Your reply should be the whole listing, copied exactly, with the pictures left out.

━━━━━ Task inputs ━━━━━

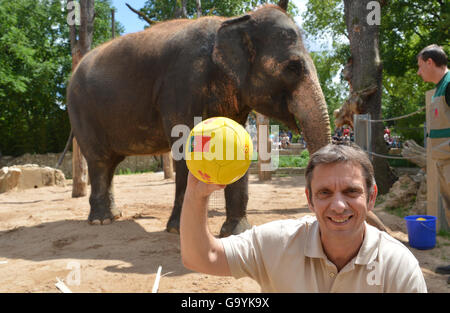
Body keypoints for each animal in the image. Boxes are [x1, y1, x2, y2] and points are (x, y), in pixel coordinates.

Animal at [68, 3, 332, 235]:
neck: (231, 22)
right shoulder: (181, 86)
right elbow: (185, 146)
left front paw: (237, 232)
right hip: (81, 111)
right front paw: (178, 231)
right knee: (100, 161)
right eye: (293, 68)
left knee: (111, 163)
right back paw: (101, 221)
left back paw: (114, 215)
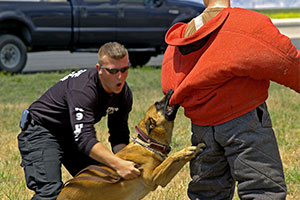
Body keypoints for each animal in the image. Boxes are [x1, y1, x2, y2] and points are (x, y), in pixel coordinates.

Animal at [57, 90, 205, 200]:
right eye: (158, 104)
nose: (170, 90)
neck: (148, 144)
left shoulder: (162, 179)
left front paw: (194, 150)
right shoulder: (154, 177)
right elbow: (171, 157)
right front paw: (185, 151)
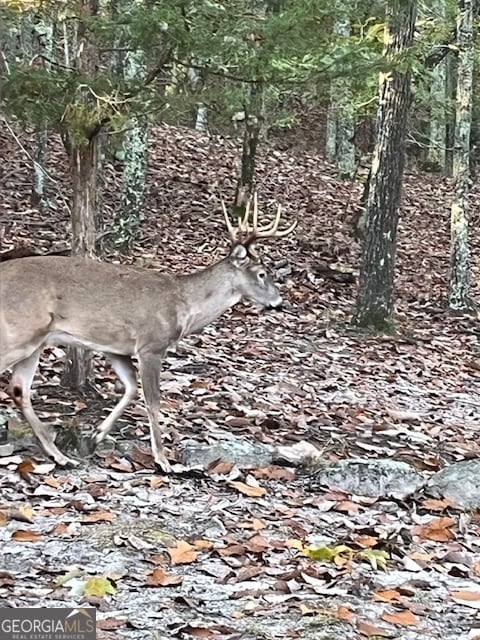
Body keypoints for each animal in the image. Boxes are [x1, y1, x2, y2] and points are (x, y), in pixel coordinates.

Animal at [0, 198, 294, 472]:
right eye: (262, 274)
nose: (279, 302)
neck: (184, 306)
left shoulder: (115, 346)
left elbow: (131, 388)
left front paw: (96, 436)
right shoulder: (152, 344)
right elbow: (153, 400)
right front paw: (162, 460)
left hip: (36, 341)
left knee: (19, 388)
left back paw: (60, 456)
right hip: (19, 331)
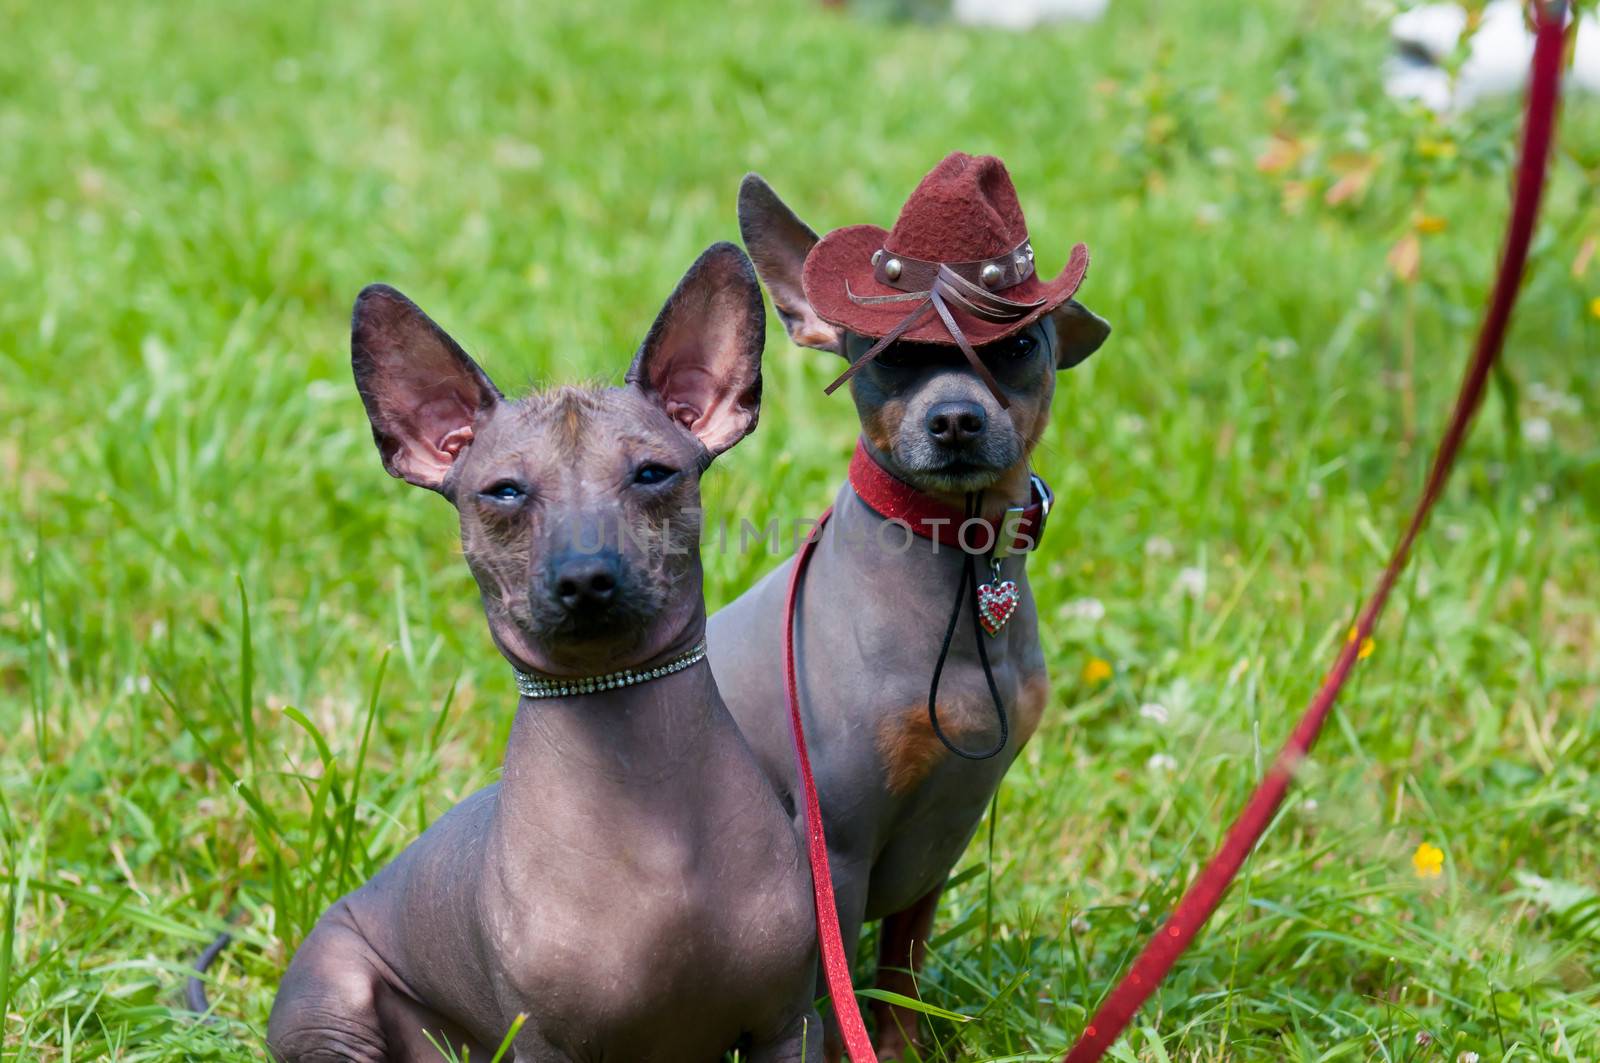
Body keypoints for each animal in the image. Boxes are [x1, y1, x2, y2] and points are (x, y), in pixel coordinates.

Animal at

━━━━━

_Worked solution_.
Body keypoints for each animal in the image. Boxes are [x1, y1, x2, y2] and points are (x, y), in pixel coordinates.

Animal at [68, 3, 332, 235]:
neck: (231, 22)
right shoulder: (181, 86)
right elbow: (185, 146)
left front paw: (237, 232)
right hip: (81, 111)
right front paw: (178, 231)
right knee: (100, 161)
right eye: (293, 68)
left knee: (111, 163)
right back paw: (101, 221)
left back paw: (114, 215)
Body keypoints for each animal in the image. Boxes are [x1, y1, x2, y2] and points are (x, y), in pixel coordinates.

Animal at [57, 90, 205, 200]:
right eye: (158, 104)
nose: (170, 90)
neck: (148, 144)
left shoulder: (162, 179)
left front paw: (194, 150)
right shoulder: (154, 177)
right elbow: (171, 157)
right front paw: (185, 151)
Body keypoints for each animal in the image. Boxes are [x1, y1, x2, y2] and points are (x, y), in pixel coordinates.

Animal at [0, 198, 294, 472]:
right eye: (262, 274)
nose: (279, 302)
neck: (184, 306)
left shoulder: (115, 346)
left elbow: (131, 388)
left front paw: (96, 436)
right shoulder: (152, 344)
right elbow: (153, 400)
right front paw: (162, 460)
left hip: (36, 341)
left knee: (19, 388)
left back paw: (60, 456)
right hip: (19, 331)
Body keypoints for each animal in the image. Boxes are [x1, y1, x2, y2] and points are (x, y), in pixel coordinates.

Animal at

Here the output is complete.